### [Given records]
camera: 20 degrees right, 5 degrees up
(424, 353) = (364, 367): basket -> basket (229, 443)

--

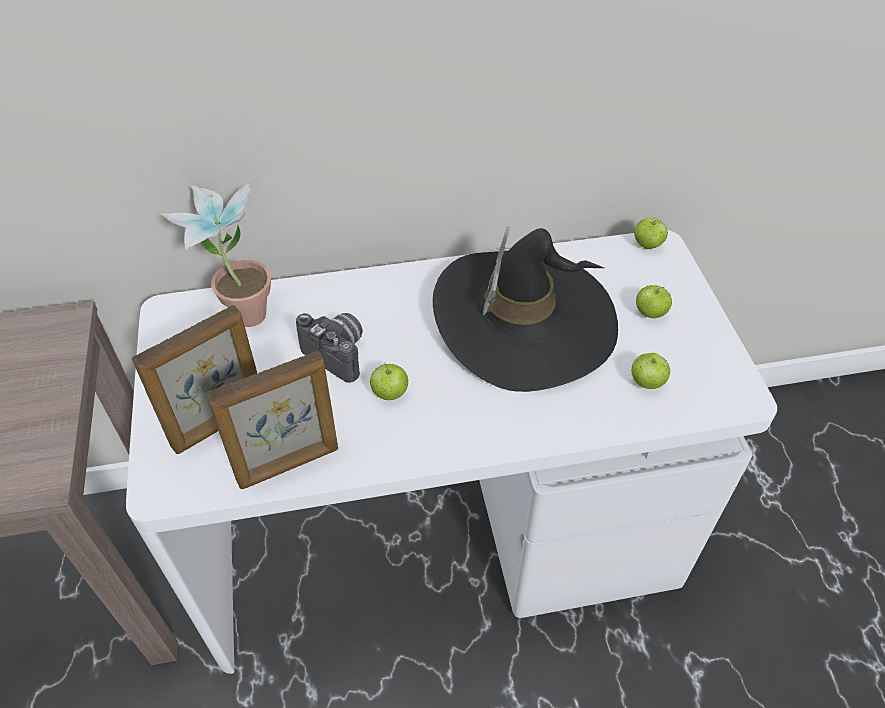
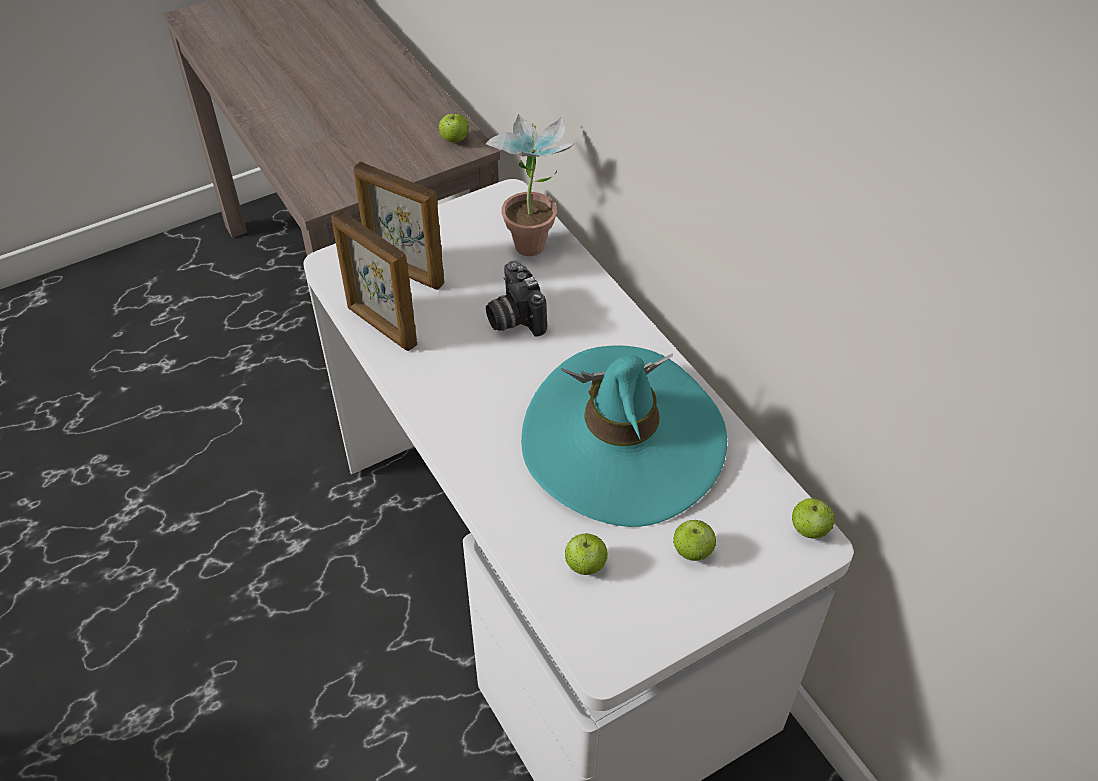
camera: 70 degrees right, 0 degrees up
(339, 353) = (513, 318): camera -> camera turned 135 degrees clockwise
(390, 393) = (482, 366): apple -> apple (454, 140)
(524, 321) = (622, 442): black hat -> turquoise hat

* * *

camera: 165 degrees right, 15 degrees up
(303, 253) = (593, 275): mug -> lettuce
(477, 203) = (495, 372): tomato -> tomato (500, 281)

### [Brief]
Copy out precisely the lines from the line with "camera: 20 degrees right, 5 degrees up" to the line with "(424, 353) = (364, 367): basket" in the material above, including those two lines and omitting all the rest.

### [Written answer]
camera: 20 degrees right, 5 degrees up
(424, 353) = (364, 367): basket -> basket (229, 443)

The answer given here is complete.